## Instructions for the task
Leave the images aside and output every entry exactly.

Stored entries:
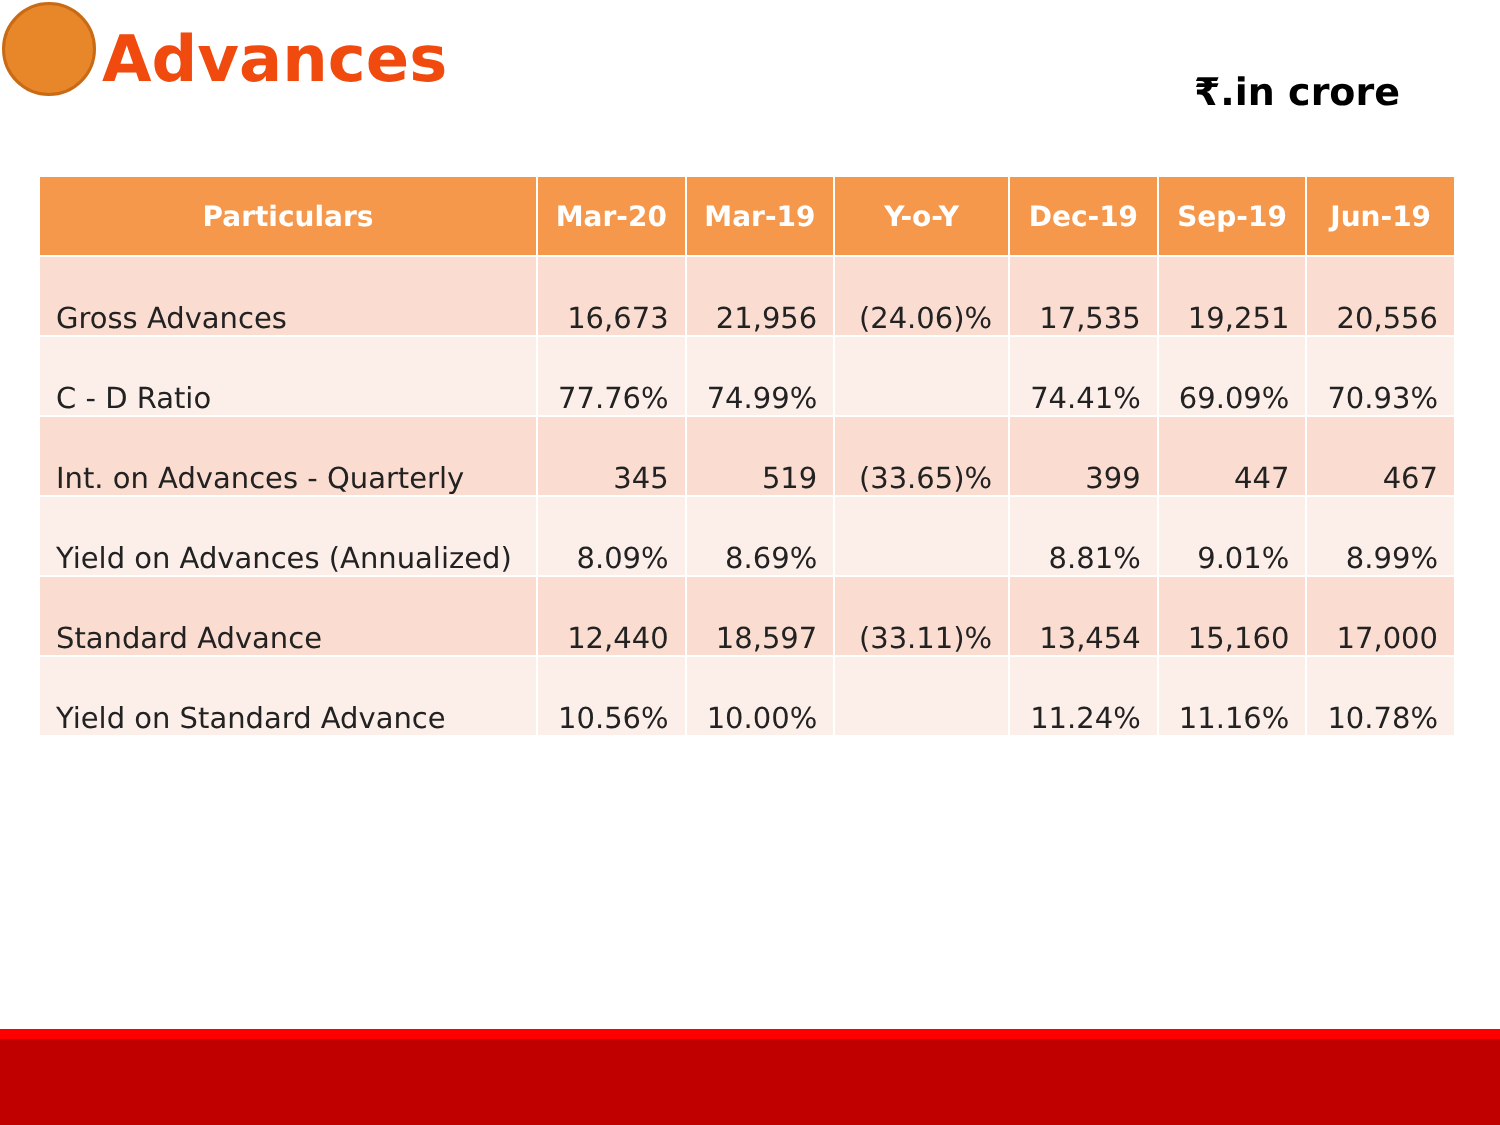Advances
₹.in crore
| Particulars | Mar-20 | Mar-19 | Y-o-Y | Dec-19 | Sep-19 | Jun-19 |
| --- | --- | --- | --- | --- | --- | --- |
| Gross Advances | 16,673 | 21,956 | (24.06)% | 17,535 | 19,251 | 20,556 |
| C - D Ratio | 77.76% | 74.99% | | 74.41% | 69.09% | 70.93% |
| Int. on Advances - Quarterly | 345 | 519 | (33.65)% | 399 | 447 | 467 |
| Yield on Advances (Annualized) | 8.09% | 8.69% | | 8.81% | 9.01% | 8.99% |
| Standard Advance | 12,440 | 18,597 | (33.11)% | 13,454 | 15,160 | 17,000 |
| Yield on Standard Advance | 10.56% | 10.00% | | 11.24% | 11.16% | 10.78% |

## Problem solution
Advances
₹.in crore
| Particulars | Mar-20 | Mar-19 | Y-o-Y | Dec-19 | Sep-19 | Jun-19 |
| --- | --- | --- | --- | --- | --- | --- |
| Gross Advances | 16,673 | 21,956 | (24.06)% | 17,535 | 19,251 | 20,556 |
| C - D Ratio | 77.76% | 74.99% | | 74.41% | 69.09% | 70.93% |
| Int. on Advances - Quarterly | 345 | 519 | (33.65)% | 399 | 447 | 467 |
| Yield on Advances (Annualized) | 8.09% | 8.69% | | 8.81% | 9.01% | 8.99% |
| Standard Advance | 12,440 | 18,597 | (33.11)% | 13,454 | 15,160 | 17,000 |
| Yield on Standard Advance | 10.56% | 10.00% | | 11.24% | 11.16% | 10.78% |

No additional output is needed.